A Bankruptcy Court  in North Carolina recently issued an opinion that clearly shows how this exception should apply in Branch Banking & Trust Co. v. Construction Supervision Services, Inc. (In re Construction Supervision Services, Inc).
In that case, a subcontractor held valid but unperfected materialman’s lien rights on a property, which remained valid and enforceable, but for the bankruptcy filing. Because of the 362(b)(3) exception (i.e. the rights were valid and timely, except for the fact that a bankruptcy was filed), the contractor was able to assert those rights post-petition.
Again, the general rule is that a bankruptcy operates to stay all activity, but there are exceptions.

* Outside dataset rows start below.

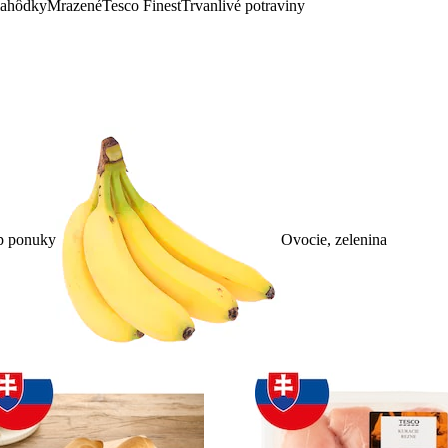
lahôdky
Mrazené
Tesco Finest
Trvanlivé potraviny
p ponuky
Ovocie, zelenina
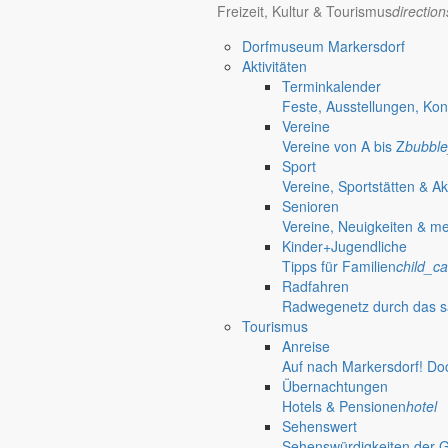
Freizeit, Kultur & Tourismus
directio
Dorfmuseum Markersdorf
Aktivitäten
Terminkalender
Feste, Ausstellungen, Kon
Vereine
Vereine von A bis Z
bubble
Sport
Vereine, Sportstätten & Ak
Senioren
Vereine, Neuigkeiten & m
Kinder+Jugendliche
Tipps für Familien
child_ca
Radfahren
Radwegenetz durch das s
Tourismus
Anreise
Auf nach Markersdorf! Do
Deutsch-Paulsdorf
Übernachtungen
Holtendorf
Hotels & Pensionen
hotel
Sehenswert
Gersdorf
Sehenswürdigkeiten der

Remote Contractors Can’t Assert a Materialman’s Lien on Residential Property in Tennessee

In this booming economy, there’s money in real estate, and the contractors who went broke in the Great Recession are back on top. So, let’s talk for a moment about mechanic’s and materialman lien laws, i.e. the Tennessee laws that allow an unpaid contractor to assert a lien claim on the real property that is improved by his labor and materials.

If you’re a contractor and you provide labor and materials to a real property project, you can always assert a lien on the property, right? Well, like many things in the legal world, the real answer isn’t that easy.

Here’s a quick exception to keep in mind.

First off, are you a “remote contractor” or a “prime contractor”?

A contractor who contracts directly with the owner is a “prime contractor.” A “remote contractor” is anyone who provides material, services, equipment or machinery in furtherance of an improvement pursuant to a contract with a person other than an owner (i.e. a subcontractor who is brought on to the project by the general contractor).

Under Tennessee’s lien laws, remote contractors may not assert liens on what is defined as “residential real property.” Tenn. Code Ann. § 66-11-146(a)(1) defines “residential real property” as a dwelling unit in which the owner intends to reside. There’s an exception under Tenn. Code Ann. § 66-11-146(b)(2) for situations where the owner is operating as a de facto general contractor (in which case the remote contractor has contracted with the owner, so the remote contractor is really a prime contractor).

So, yes, lien laws are a great way to protect contractors and ensure that their debts are paid. Just not on residential projects.